Targeting a Complex Query String

It is also possible to use a regular expression to target specific keywords that come up when your visitors search on your own website.

Your implementation will depend on how your search results URLs are formatted.

Most of them include a question mark before the search terms, but depending on the search parameters are implemented, there can be a lot of parts to the search path that have be be pulled apart before they can be targeted.

Simple Search URL

Flickr is a great example of having a simple search URL and a complex one for advanced searches. Their regular search results URLs are formatted like this:

https://secure.flickr.com/search/?q=kittens

The search page is on /search/ and the keywords themselves occur after a "?q=" pattern. If you wanted to show a survey on search pages for kittens, puppies and bunnies, you could use an "or" pipe to target just those keywords.

To use this example, you would add the following to your regex fields:

Subdomain: secure

TLD: flickr.com

Path: search\/\?q=(kittens|puppies|bunnies)

Your survey would show up anytime a visitor searched for "kittens," "puppies" or "bunnies."

Complex Search URL

Flickr also offers advanced search functionality, which allows visitors greater control of keywords, image type, date range, and Creative Commons licensing. Here's the results when I search for the following parameters in Advanced Search:

Keywords including: tree
Keywords not including: swing
Creative Commons licensing: OK for commercial use
Taken between: 1/1/2000 and 12/31/2005
Content Type: Photos/Videos
Media Type: Photos & Videos

https://secure.flickr.com/search/?q=tree+-swing&l=commderiv&
d=taken-20000101-20051231&ct=0&mt=all&adv=1

There's a lot going on in these search results. However, parsing back through the options selected, it gets a little easier to pick out search keywords, date parameters, and the other advanced options selected.

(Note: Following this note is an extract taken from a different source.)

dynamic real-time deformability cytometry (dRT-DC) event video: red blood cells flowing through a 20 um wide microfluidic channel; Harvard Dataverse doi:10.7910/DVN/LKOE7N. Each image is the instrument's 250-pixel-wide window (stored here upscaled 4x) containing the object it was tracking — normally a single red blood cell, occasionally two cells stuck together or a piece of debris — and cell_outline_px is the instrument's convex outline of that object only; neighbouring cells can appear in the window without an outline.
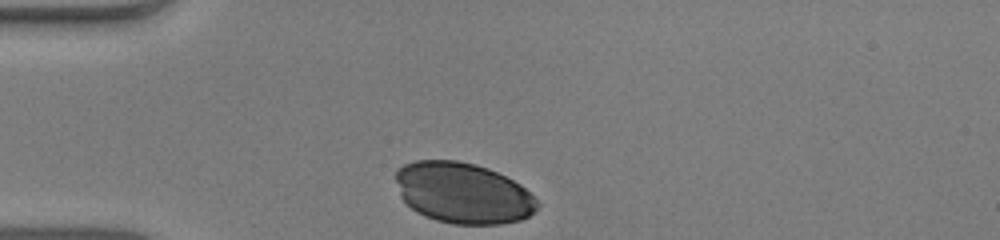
{"species": "human", "species_latin": "Homo sapiens", "temperature_condition": "warm", "stored_images_in_passage": 30, "camera_frame_rate_fps": 3000, "um_per_image_px": 0.085, "donor": {"sex": "male"}, "frame": {"image": 1, "passage_image": 1, "time_ms": 0.0, "image_size_px": [1000, 240], "cell_outline_px": [[540, 204], [528, 216], [520, 220], [500, 224], [452, 224], [436, 220], [424, 216], [416, 212], [400, 196], [396, 180], [396, 168], [404, 164], [416, 160], [456, 160], [476, 164], [488, 168], [520, 184]], "centroid_in_image_um": [39.32, 16.4], "position_along_channel_um": 45.7, "area_um2": 50.11}}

Now that we know what the search results path can look like, we can start configuring the target URL with a regular expression. For example, if we want to target a survey at visitors who are searching for photos of gardens with Creative Commons commercial licensing, we can use two positive lookaheads to make sure all search parameters are included.

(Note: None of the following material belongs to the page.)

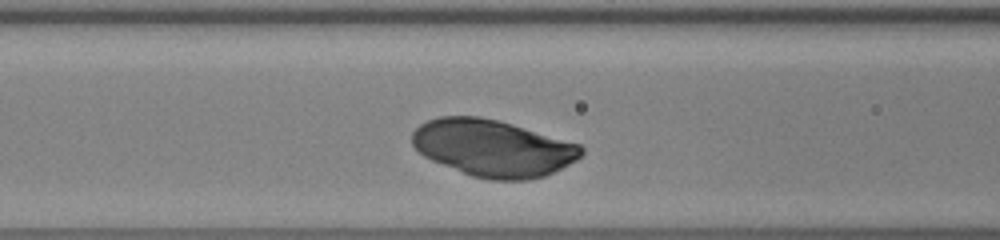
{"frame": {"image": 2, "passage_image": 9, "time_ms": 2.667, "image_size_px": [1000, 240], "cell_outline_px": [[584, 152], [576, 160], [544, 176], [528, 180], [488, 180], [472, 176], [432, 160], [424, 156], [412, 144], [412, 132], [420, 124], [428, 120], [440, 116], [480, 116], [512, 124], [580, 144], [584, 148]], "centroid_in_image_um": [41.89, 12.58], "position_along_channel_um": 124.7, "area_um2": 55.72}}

To use this example, you would add the following to your regex fields:

Subdomain: secure

TLD: flickr.com

Path: search\/\?(?=q=gardens).*(?=l=commderiv)

This pattern will match all search pages that have the "q=gardens" keyword (and won't show up if people use a -gardens keyword) and the "l=commderiv" Creative Commons commercial license.

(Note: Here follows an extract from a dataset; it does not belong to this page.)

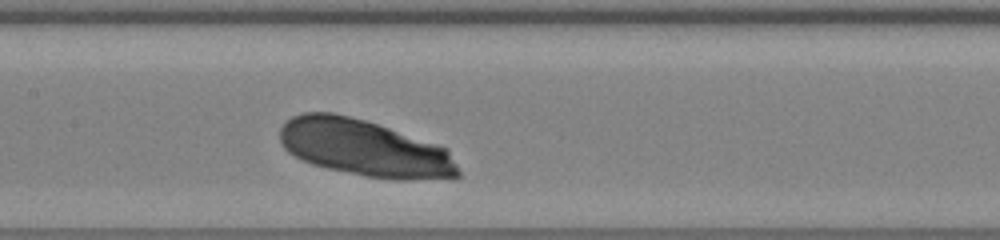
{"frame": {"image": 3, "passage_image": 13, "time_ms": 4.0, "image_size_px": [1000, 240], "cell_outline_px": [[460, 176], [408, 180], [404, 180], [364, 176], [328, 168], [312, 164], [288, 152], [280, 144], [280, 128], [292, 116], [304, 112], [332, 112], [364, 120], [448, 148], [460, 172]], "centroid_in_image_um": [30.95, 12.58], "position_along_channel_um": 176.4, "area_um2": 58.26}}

https://secure.flickr.com/search/?q=gardens&l=commderiv&ct=0&mt=all&adv=1

Notes:

  • The rest of the search URL can be anything - other search keywords as well, different file types, additional date ranges - but if those two terms are not present, then the survey will not show up.
  • Don't forget to add the ".*" before the second positive lookahead, or it will assume that the search URL contains both terms exactly next to each other ("q=gardensl=commderiv") which is not how it is formatted.
  • If the "q=gardens" was somewhere in the middle of the string, then you would want to add a ".*" before it as well.